At 9:15 a.m., 961 PPL customers in York County were without power, according to the PPL website. The majority of those were in the area of Lower Windsor and Hellam townships and Wrightsville.

Some of those customers could be without power until late Friday, according to Melinda Stumpf, a company spokeswoman. Crews should be able to put a "pretty good dent" in the number of customers without power by Friday night, said Jim Nulton, PPL spokesman.

Stumpf said that early Wednesday, 1,500 customers in the Northern York County area were without power. By 10:30 p.m. that night, only one customer needed power restored, Stumpf said.

Falling trees: As of Thursday morning, there were 40 road closures across York County for downed trees and wires, according to Mike Martin, the York County maintenance manager for PennDOT. Many of the trees knocked down utility wires, he said.

One of those trees fell on a PennDOT dump truck that was spreading de-icer on Interstate 83 near the Emigsville exit early Wednesday morning, according to Martin.

"It fell right on the roof," he said. "It took out the mirror and the side window ... and put a dent in the roof."

The driver escaped injury but was "shook up a little," though he ended up back on the road in a different truck, Martin said.
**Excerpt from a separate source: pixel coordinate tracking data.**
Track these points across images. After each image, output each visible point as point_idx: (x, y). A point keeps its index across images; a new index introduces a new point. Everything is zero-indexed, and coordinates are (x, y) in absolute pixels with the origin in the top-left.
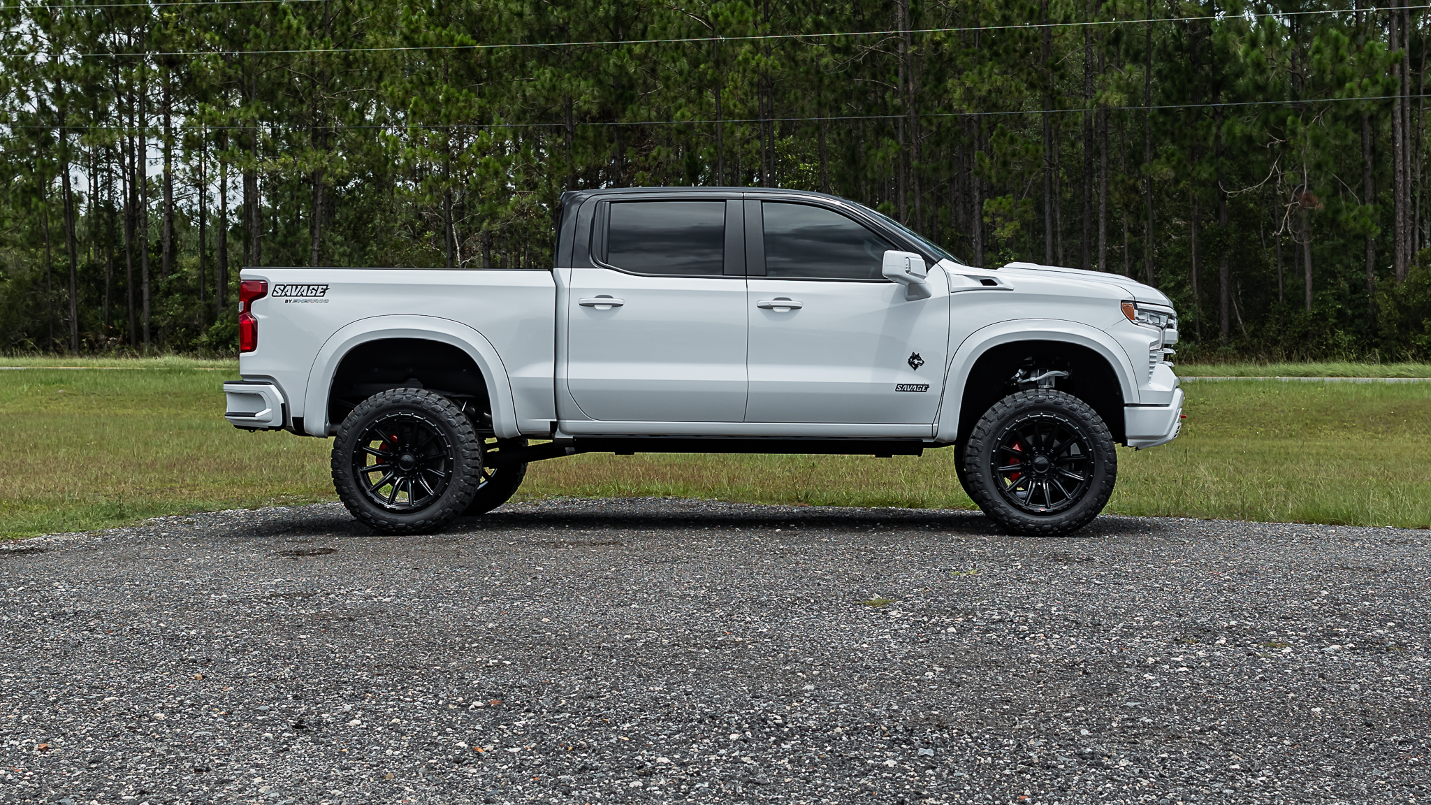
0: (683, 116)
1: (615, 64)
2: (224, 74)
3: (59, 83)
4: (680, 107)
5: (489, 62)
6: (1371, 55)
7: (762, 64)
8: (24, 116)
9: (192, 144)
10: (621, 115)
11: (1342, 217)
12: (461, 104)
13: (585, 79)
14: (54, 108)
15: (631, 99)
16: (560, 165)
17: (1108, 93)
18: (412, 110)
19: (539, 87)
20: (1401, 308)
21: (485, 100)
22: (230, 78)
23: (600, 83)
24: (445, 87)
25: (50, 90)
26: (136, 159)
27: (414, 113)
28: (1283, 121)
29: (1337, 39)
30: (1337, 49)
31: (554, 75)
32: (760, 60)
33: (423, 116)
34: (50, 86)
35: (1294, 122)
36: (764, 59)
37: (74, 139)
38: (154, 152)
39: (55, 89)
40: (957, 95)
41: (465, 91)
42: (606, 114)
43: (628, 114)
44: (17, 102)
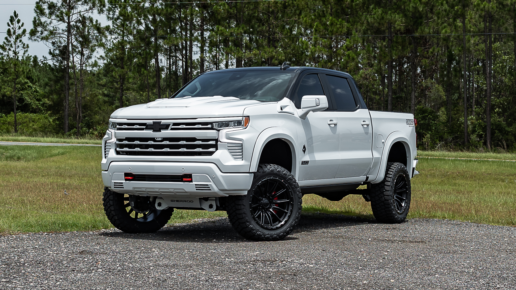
0: (446, 32)
1: (413, 7)
2: (228, 12)
3: (154, 16)
4: (445, 27)
5: (352, 6)
7: (486, 6)
8: (139, 31)
9: (213, 45)
10: (415, 31)
12: (338, 26)
13: (398, 14)
14: (152, 28)
15: (421, 24)
16: (385, 56)
18: (315, 28)
19: (376, 18)
21: (350, 24)
22: (231, 14)
23: (405, 16)
24: (330, 18)
25: (151, 20)
26: (188, 52)
27: (316, 30)
31: (383, 12)
32: (485, 4)
33: (320, 32)
34: (151, 18)
36: (487, 4)
37: (161, 42)
38: (196, 49)
39: (152, 19)
41: (340, 20)
42: (408, 31)
43: (419, 30)
44: (136, 25)
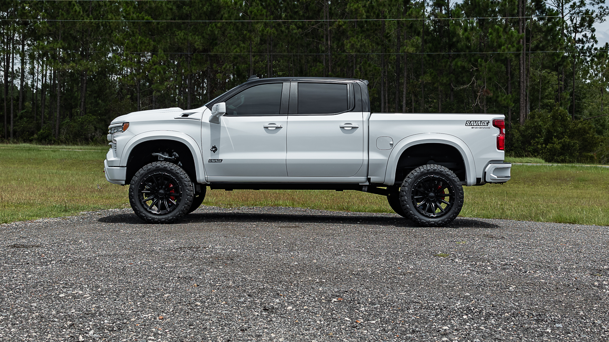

York is the hardest-hit area when it comes to downed powerlines, said PennDOT spokesman Mike Crochunis.

"We've actually been working around the clock since that Monday storm," he said.

Shelter: People without power are encouraged to go to the Red Cross shelter, which will be available as needed, said shelter manager Steve Appleby.

The shelter opened at 2 p.m. Wednesday, and county residents, including the Kauffmans, started arriving after 6 p.m. because of the darkness and cold, Appleby said.

By 7:30 p.m., close to 10 people had come to the shelter, where they got a warm meal and could watch television to keep up with news about the weather and power outage, he said.

"We want people to come to the shelter," Appleby said. "We want everybody to be healthy. We want everybody to be safe."